After recently attending an “Un-conference” in San Francisco the other week, I returned to work where my co-workers had run into an extremely unique situation, and we couldn’t explain it.
Background
One of the leads from my former team approached me and told me how I’d missed out on all the fun while I was gone. He began to explain to me how for Product X, their QA or Perf environments would get messed up any time Product Y would do a deployment on those environments. On my former team, we use Terraform modules & Terragrunt to manage our Infrastructure as Code (IaC). After troubleshooting the recent changes for Product Y, it was determined that a junior engineer performed a bad copy/paste of some Terragrunt to create the IaC for Product Y. They took out the incorrect code, but I wanted to understand what was actually happening to allow for this to have occurred in the first place.

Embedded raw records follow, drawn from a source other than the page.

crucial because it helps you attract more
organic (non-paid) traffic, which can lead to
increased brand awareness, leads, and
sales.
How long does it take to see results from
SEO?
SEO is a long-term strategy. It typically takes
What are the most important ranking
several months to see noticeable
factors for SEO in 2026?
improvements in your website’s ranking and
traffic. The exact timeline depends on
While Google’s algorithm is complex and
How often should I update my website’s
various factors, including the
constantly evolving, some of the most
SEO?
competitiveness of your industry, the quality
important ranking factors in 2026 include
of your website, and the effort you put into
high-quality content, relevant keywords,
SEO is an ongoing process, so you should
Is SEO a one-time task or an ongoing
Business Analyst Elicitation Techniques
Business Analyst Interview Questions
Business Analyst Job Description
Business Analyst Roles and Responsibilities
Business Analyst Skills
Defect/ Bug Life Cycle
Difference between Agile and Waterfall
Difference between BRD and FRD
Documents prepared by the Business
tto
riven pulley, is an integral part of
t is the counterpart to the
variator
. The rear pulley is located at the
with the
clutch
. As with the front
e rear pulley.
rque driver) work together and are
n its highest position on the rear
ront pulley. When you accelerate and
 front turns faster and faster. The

In the Terragrunt code for Product X, we are creating two S3 Buckets for static web content. In all the other products (like Product Y) we only create one bucket. The copied code happened to be the piece that creates both buckets. After doing some troubleshooting of my own, I confirmed that the Terraform/Terragrunt code was “re-creating” the bucket in this block of code. But why?
Diving Deeper
I had never seen anything like this with an S3 Bucket before. Normally when you try to create a bucket that already exists, you will receive the error BucketAlreadyExists, but that wasn’t happening here. I had to know why. I contacted one of our Technical Account Managers (TAM) and explained the situation to him. He too, hadn’t experienced this before, so we both dug in deep to try to get to the bottom of this.

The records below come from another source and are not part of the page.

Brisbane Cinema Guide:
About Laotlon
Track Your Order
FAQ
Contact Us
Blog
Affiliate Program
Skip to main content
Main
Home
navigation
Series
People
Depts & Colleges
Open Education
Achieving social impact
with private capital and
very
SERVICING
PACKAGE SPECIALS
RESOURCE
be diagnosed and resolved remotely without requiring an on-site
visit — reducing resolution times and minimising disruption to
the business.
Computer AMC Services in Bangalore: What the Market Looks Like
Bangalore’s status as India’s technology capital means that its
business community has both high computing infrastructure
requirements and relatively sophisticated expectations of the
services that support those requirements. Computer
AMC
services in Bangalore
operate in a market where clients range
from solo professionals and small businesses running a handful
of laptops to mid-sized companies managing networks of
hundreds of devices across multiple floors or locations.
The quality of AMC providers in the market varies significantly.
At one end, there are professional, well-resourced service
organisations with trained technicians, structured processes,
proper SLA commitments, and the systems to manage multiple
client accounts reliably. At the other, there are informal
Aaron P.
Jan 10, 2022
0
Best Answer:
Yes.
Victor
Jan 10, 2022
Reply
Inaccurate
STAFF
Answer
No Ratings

Finally, the TAM found the S3 List of Error Codes for S3 Buckets. Because the Bucket being “created” was on the same account, it was really the BucketAlreadyOwnedByYou error code and not BucketAlreadyExists. Now, here’s where you need to read the fine print.

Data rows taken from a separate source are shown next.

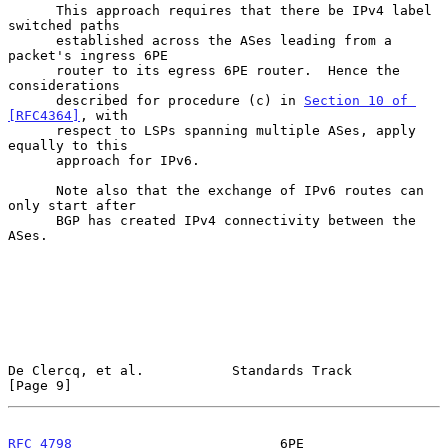
      This approach requires that there be IPv4 label 
switched paths

      established across the ASes leading from a 
packet's ingress 6PE

      router to its egress 6PE router.  Hence the 
considerations

      described for procedure (c) in 
Section 10 of 
[RFC4364]
, with

      respect to LSPs spanning multiple ASes, apply 
equally to this

      approach for IPv6.

      Note also that the exchange of IPv6 routes can 
only start after

      BGP has created IPv4 connectivity between the 
ASes.

De Clercq, et al.           Standards Track                     
[Page 9]
RFC 4798
                          6PE                      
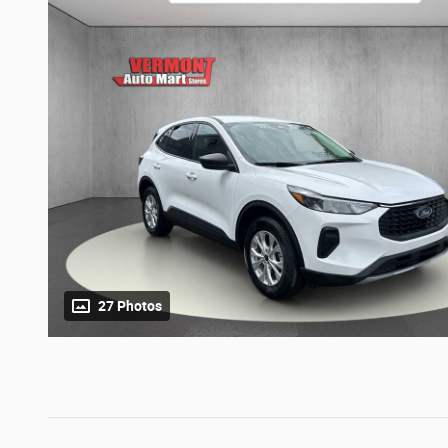
27 Photos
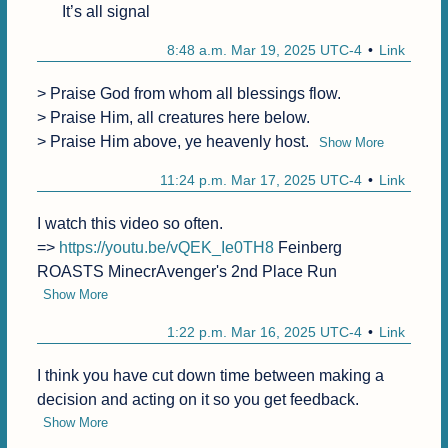
It’s all signal
8:48 a.m. Mar 19, 2025 UTC-4
Link
> Praise God from whom all blessings flow.

> Praise Him, all creatures here below.

> Praise Him above, ye heavenly host.
Show More
11:24 p.m. Mar 17, 2025 UTC-4
Link
I watch this video so often.

=> 
https://youtu.be/vQEK_Ie0TH8
 Feinberg 
ROASTS MinecrAvenger's 2nd Place Run
Show More
1:22 p.m. Mar 16, 2025 UTC-4
Link
I think you have cut down time between making a 
decision and acting on it so you get feedback.
Show More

The bucket that you tried to create already exists, and you own it. Amazon S3 returns this error in all AWS Regions except in the US East (N. Virginia) Region (us-east-1). For legacy compatibility, if you re-create an existing bucket that you already own in us-east-1, Amazon S3 returns 200 OK and resets the bucket access control lists (ACLs).
Bolded for my emphasis
Moral of the Story
AWS should really look into deprecating this functionality so all regions work the same. I know that us-east-1 is special and will probably always keep these quirky details. The only way to find this was by reading the errors documentation or if you already knew about the BucketAlreadyOwnedByYou error.